Боец выбежал из землянки. Быстро возвратившись к столу, я выдрал из блокнота лист бумаги и написал:

Командиру роты

В случае моей гибели прошу положить моё тело в бруствер, над нашим окопом, лицом к врагу, в полной форме советского офицера, рядом с капитаном Федотовым.

Командир роты подполковник Зеленцов.

Я положил своё заявление в железный ящик и выбежал из землянки.

* * *

Чем кончилась эта история? Кончилась она, надо сказать, довольно неожиданно. Был я в бою тяжело ранен и контужен. Долгое время находился в беспамятстве. Очнулся в госпитале, в Ленинграде. Оказалось, что привезли меня сюда из медсанбата больше трех недель тому назад. Документов со мною не было прислано никаких. В госпитале не знали ни моей фамилии, ни кто я вообще такой. За три недели никто меня не разыскивал, не наводил справок, которые могли бы обратить внимание на безымянного раненого. Я сообщил врачам и медсёстрам своё имя и фамилию. О своём звании и бывшей должности я умолчал. О соображениях, которые заставили меня поступить таким образом, сейчас расскажу.

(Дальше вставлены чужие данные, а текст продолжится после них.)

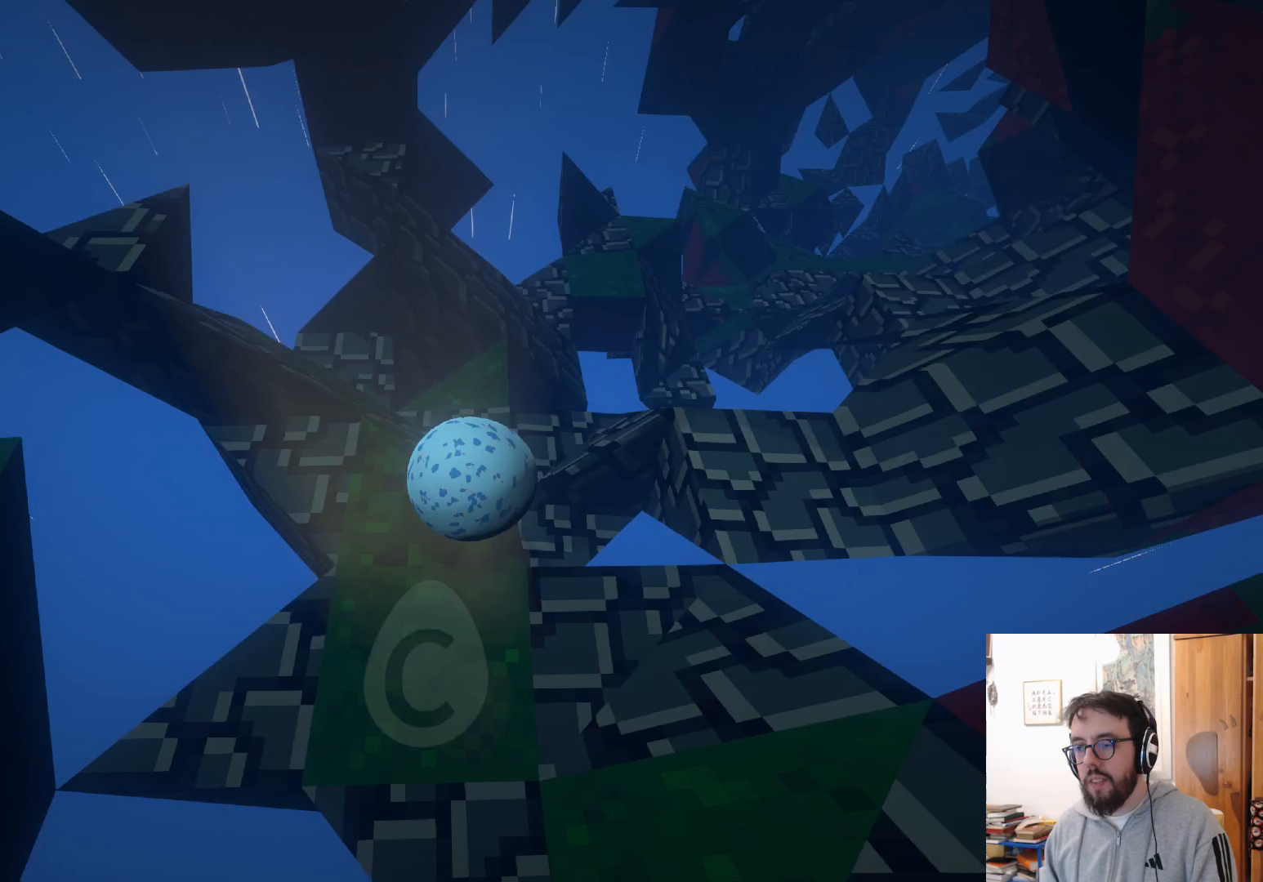
{"buttons": [], "left_stick": "up", "right_stick": "center", "events": [[83, "left_stick", "up-right"], [283, "left_stick", "center"], [283, "right_stick", "center"], [500, "left_stick", "up"]]}
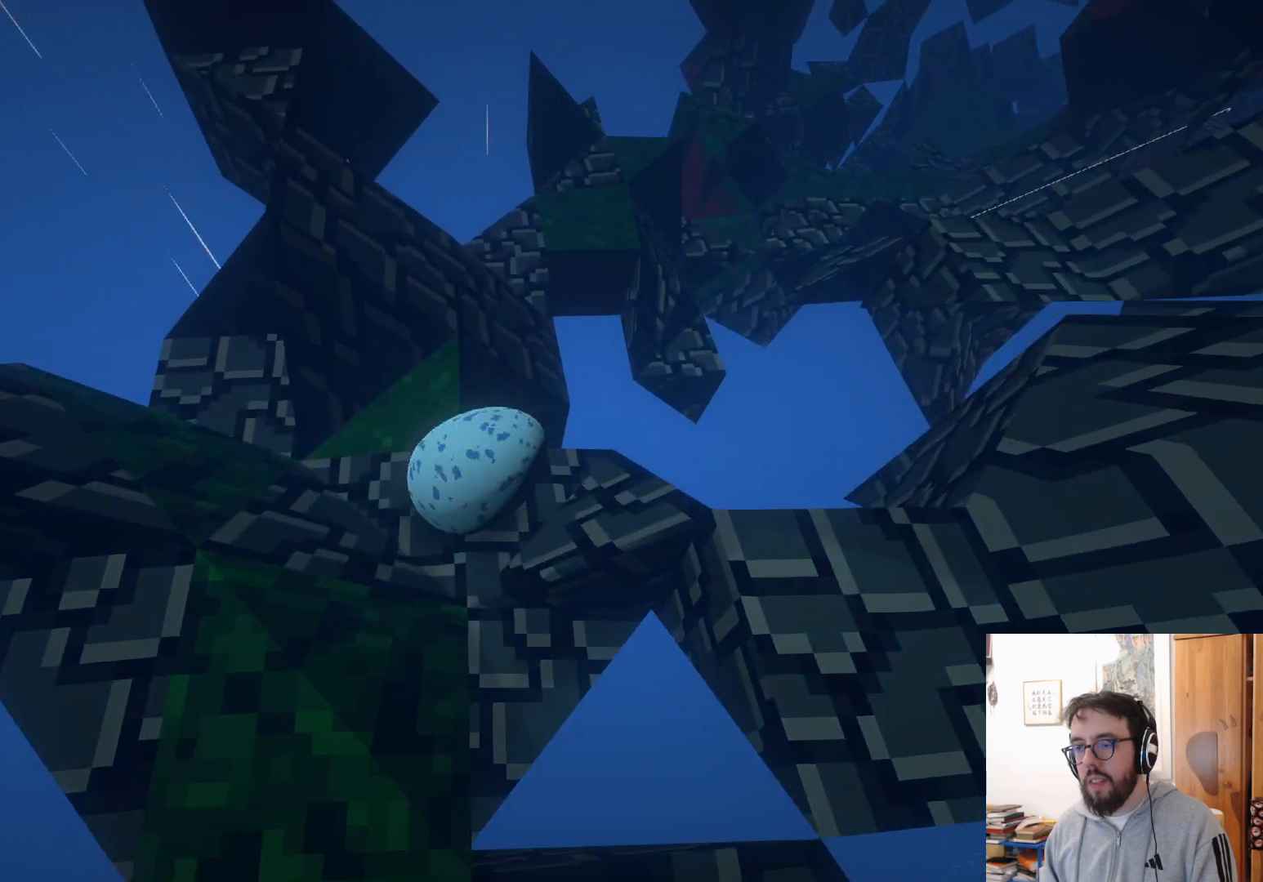
{"buttons": [], "left_stick": "center", "right_stick": "center", "events": [[183, "A", "down"], [333, "A", "up"], [467, "left_stick", "center"]]}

Днём в палате, где я лежал, обычно царило оживление. Раненые говорили в основном о прорыве блокады в районе Шлиссельбурга. Большинство из моих соседей по палате были участниками этого великого события. Рассказы об эпизодах сражения на Неве не умолкали с утра до позднего вечера. То и дело слышались наименования «Левый берег», «Восьмая ГЭС», «Шлиссельбург», «Пятый посёлок»…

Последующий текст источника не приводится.